A cougar believed to have been responsible for the fatal killing of a hiker in Oregon was shot dead, according to state wildlife officials.
The Oregon Department of Fish and Wildlife launched an animal search after Diana Bober, 55, was found dead on Hunchback Trail in Welches on Sept. 10, almost two weeks after she was reported missing.
On Saturday, authorities announced that they had shot and killed a cougar that could have been Bober's attacker.
"We still have no confirmation that this is certainly that animal, but we believe it is a great possibility," ODFW watershed manager Brian Wolfer told King5.
The cougar's body has been transferred to the US Fish and Wildlife Forensic Laboratory in Ashland to perform DNA tests to confirm its identity.
Authorities announced on Saturday that they had shot and killed a cougar that could have been Bober's attacker. His body has been sent to a laboratory for DNA tests to confirm his identity (stock image)
A coroner confirmed that Bober's injuries indicated that she had been attacked by a cougar, which would make it the first known attack of the wild animal in Oregon's history.
Wildlife officials have spent the last week searching for the puma involved in the attack, planning to shoot and kill it so it can be analyzed for DNA.
On Friday morning, a cougar walked in front of a remote camera not far from where the body of the avid hiker was found in the Mount Hood National Forest.
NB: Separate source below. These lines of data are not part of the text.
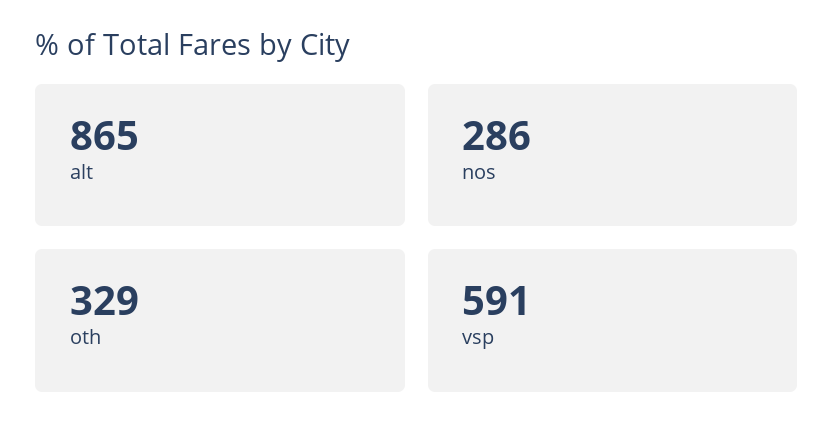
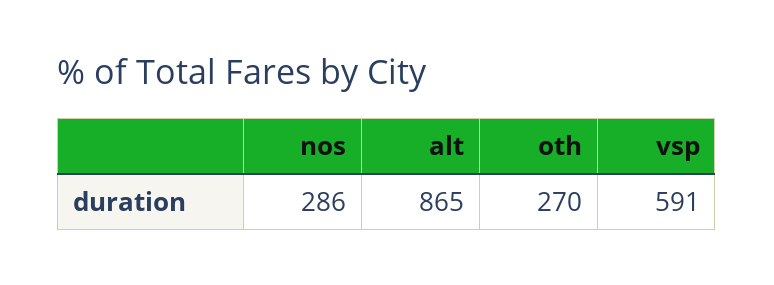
  {
    "alt": 865,
    "nos": 286,
-   "oth": 329,
+   "oth": 270,
    "vsp": 591
  }

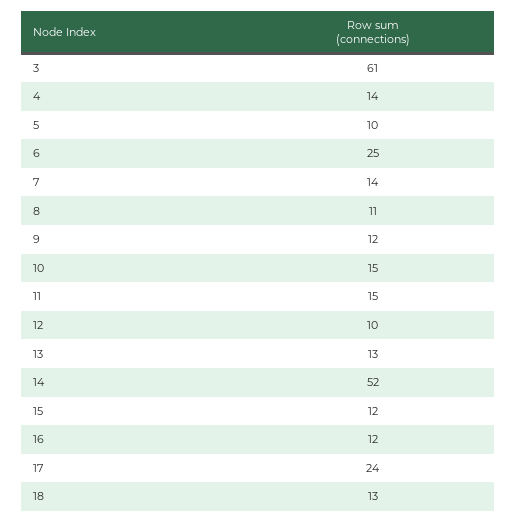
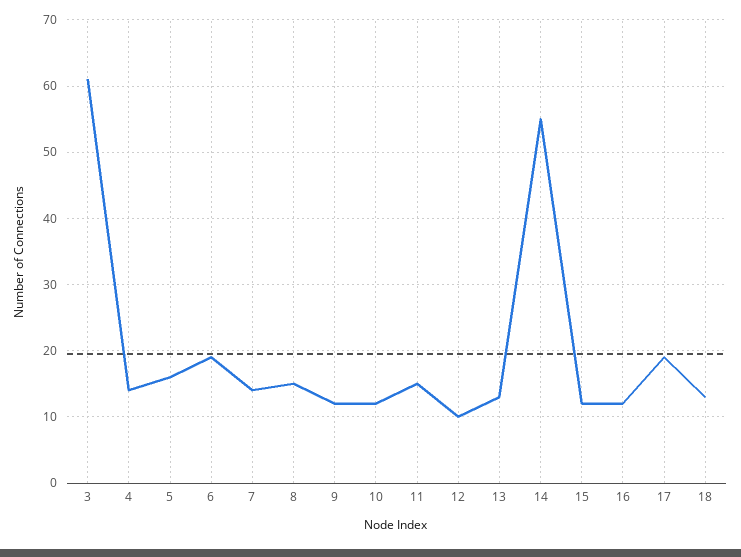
  {
    "3": 61,
    "4": 14,
-   "5": 10,
+   "5": 16,
-   "6": 25,
+   "6": 19,
    "7": 14,
-   "8": 11,
+   "8": 15,
    "9": 12,
-   "10": 15,
+   "10": 12,
    "11": 15,
    "12": 10,
    "13": 13,
-   "14": 52,
+   "14": 55,
    "15": 12,
    "16": 12,
-   "17": 24,
+   "17": 19,
    "18": 13
  }

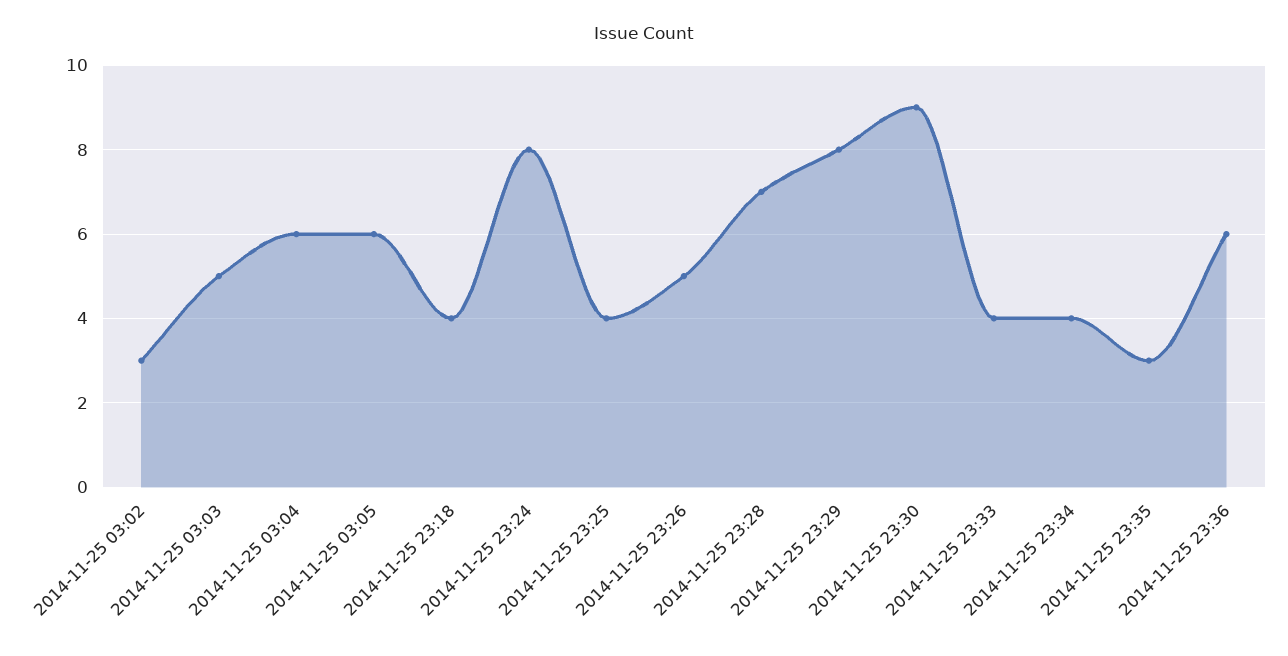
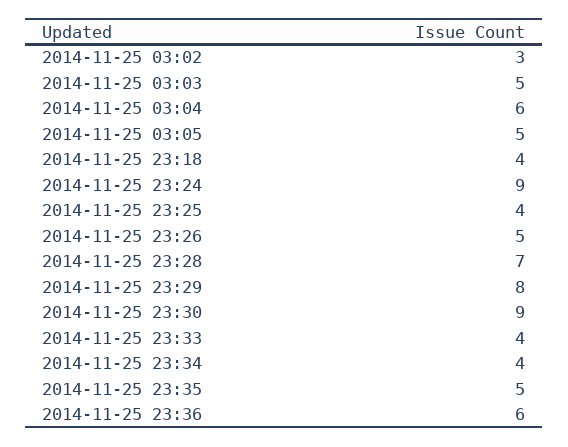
  {
    "2014-11-25 03:02": 3,
    "2014-11-25 03:03": 5,
    "2014-11-25 03:04": 6,
-   "2014-11-25 03:05": 6,
+   "2014-11-25 03:05": 5,
    "2014-11-25 23:18": 4,
-   "2014-11-25 23:24": 8,
+   "2014-11-25 23:24": 9,
    "2014-11-25 23:25": 4,
    "2014-11-25 23:26": 5,
    "2014-11-25 23:28": 7,
    "2014-11-25 23:29": 8,
    "2014-11-25 23:30": 9,
    "2014-11-25 23:33": 4,
    "2014-11-25 23:34": 4,
-   "2014-11-25 23:35": 3,
+   "2014-11-25 23:35": 5,
    "2014-11-25 23:36": 6
  }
A search group was sent to the area where the dogs picked up the smell of the puma and tracked it until it climbed a tree, where it was shot and killed around 3:15.
It is expected to take at least three days for the DNA results to return.
Authorities are still working to confirm if there are other cougars in the area that could have been responsible for the attack.
It is believed that the fatal attack was the first of a wild puma in Oregon history. Wildlife officials have spent the last week searching the area for the puma involved in the attack
Cougar sightings are relatively common in Oregon, particularly in more rural areas, but Bober's death seems to be the first fatal attack.
"This is an unprecedented event in Oregon," Wolfer said earlier this week. "We do not know what risk it represents for the public."
There are approximately 6,600 pumas, also commonly called mountain lions or pumas, throughout Oregon. State wildlife officials receive about 400 complaints about animals every year, according to authorities.
Landowners or law enforcement officers can kill cougars when they pose a threat to human security or cause damage to livestock or agricultural crops. They can also be hunted.
During the last decade, around 20 pumas have been killed every year in the area of wildlife management where Bober's body was found.
In May, a mountain biker in Washington state was killed by a cougar on a road east of Seattle, the first fatal attack in that state in 94 years.